You're buying downside exposure cheaply by selling a lower put to help fund it. The sold put caps your profit at the lower strike but significantly reduces the cost of the trade. You benefit from a moderate decline — not a catastrophic crash, not a flat or rising market. It's the most cost-efficient way to express a moderately bearish thesis.

Structure

buy 1 put + sell 1 put

Setup

  1. 1.Choose a stock you expect to decline moderately.
  2. 2.Buy 1 Put at a higher strike (at or near the current price).
  3. 3.Sell 1 Put at a lower strike (your downside target).
  4. 4.Same expiration — 30–60 days is typical.
  5. 5.Verify the order is a net debit; max loss = debit paid, max profit = spread width minus debit.

Max profit

(Higher Strike − Lower Strike − Net Debit) × 100. E.g., AAPL: ($180 − $165 − $3.75) × 100 = $1,125.

Max loss

Net Debit Paid. E.g., $3.75 × 100 = $375.

Breakeven

Long Put Strike − Net Debit. E.g., $180 − $3.75 = $176.25.

When to use

When you're moderately bearish and want defined-risk downside exposure at a lower cost than a naked long put.

When to avoid

When you expect the stock to stay flat or rally. For a large crash, a naked long put captures more profit.

Example trade

Stock: AAPL at $180
Buy 1 AAPL $180 Put at $5.25
Sell 1 AAPL $165 Put at $1.50
Net Debit: $3.75 ($375)
Expiration: 45 days

Max Profit: ($180 - $165 - $3.75) × 100 = $1,125
Max Loss: $375 (the debit paid)
Breakeven: $180 - $3.75 = $176.25

If AAPL falls to $160: Max profit = $1,125 (capped at $165)
If AAPL stays at $182: Both puts expire worthless, loss = $375

Common mistakes

  • ×Choosing a lower (short) strike too close to the upper strike — minimal profit potential with full debit cost.
  • ×Buying the spread too far out-of-the-money — requires an enormous decline to profit.
  • ×Entering when IV is already elevated after a large decline — you pay inflated premium.
  • ×Holding for a recovery that never materializes while theta erodes the position.
  • ×Confusing the direction — a bear put spread profits from declines, not rallies.

FAQ

Why use a bear put spread instead of just buying a put?

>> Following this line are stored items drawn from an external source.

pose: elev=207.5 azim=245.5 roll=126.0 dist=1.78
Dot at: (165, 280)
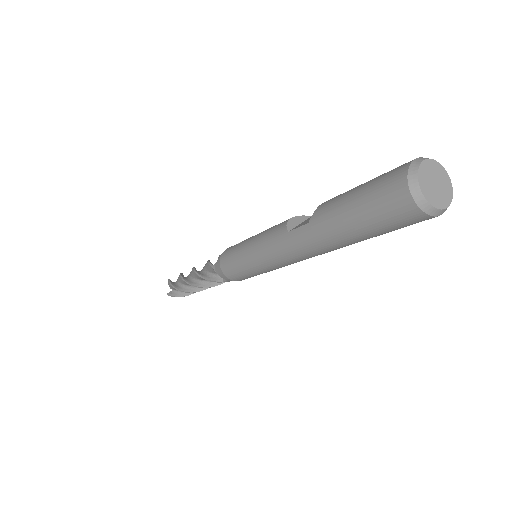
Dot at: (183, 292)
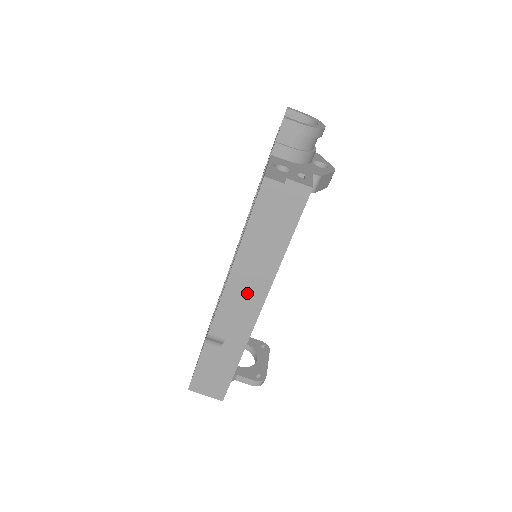
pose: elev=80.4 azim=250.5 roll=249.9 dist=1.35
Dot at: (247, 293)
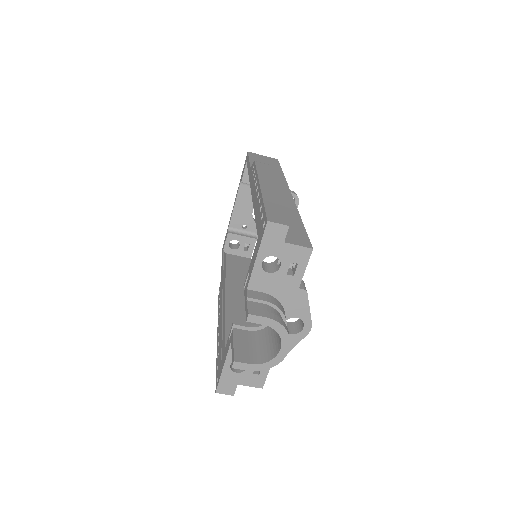
Dot at: occluded
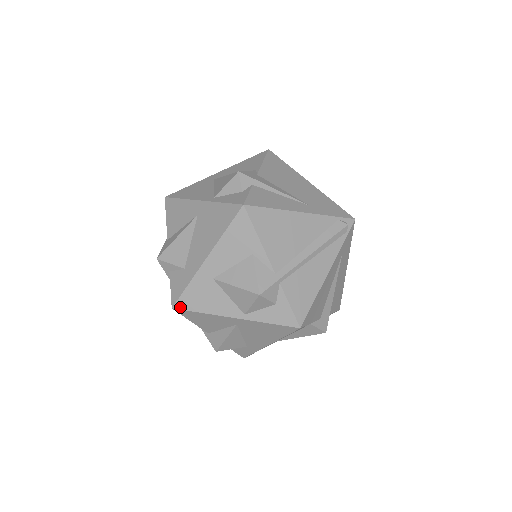
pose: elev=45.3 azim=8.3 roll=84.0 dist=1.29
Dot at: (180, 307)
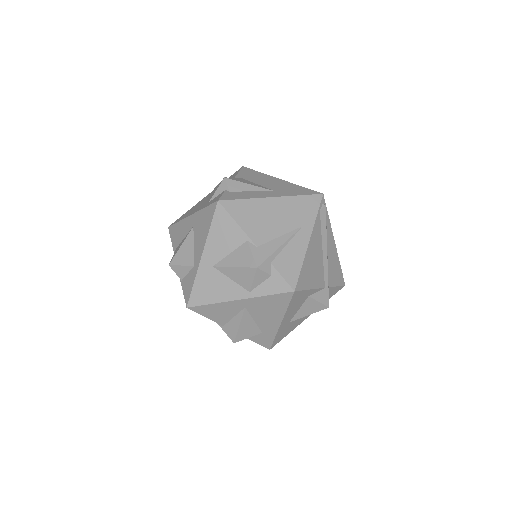
Dot at: (274, 345)
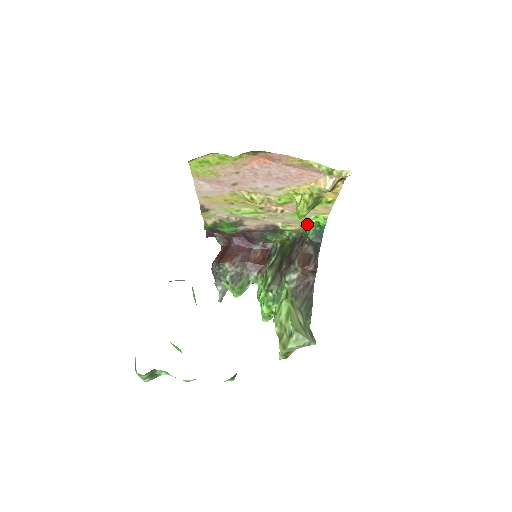
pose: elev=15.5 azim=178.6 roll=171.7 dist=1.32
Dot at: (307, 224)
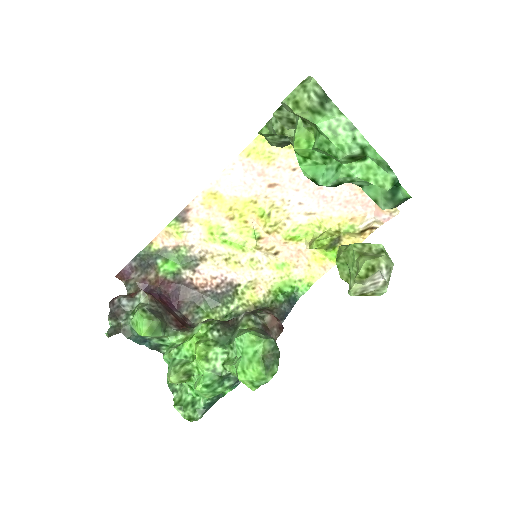
Dot at: (284, 286)
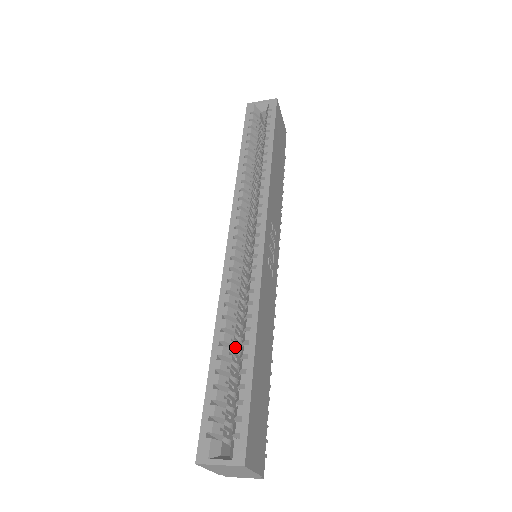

A bear put spread costs significantly less than a standalone long put because the sold lower put offsets some premium. The tradeoff is capped profit at the lower strike.

When should I take profits on a bear put spread?

Consider closing at 50–80% of maximum profit rather than waiting for expiration — this removes the risk of the stock recovering and erasing gains.

Can I lose more than I paid?

No. Maximum loss is always the net debit paid, regardless of how high the stock rises.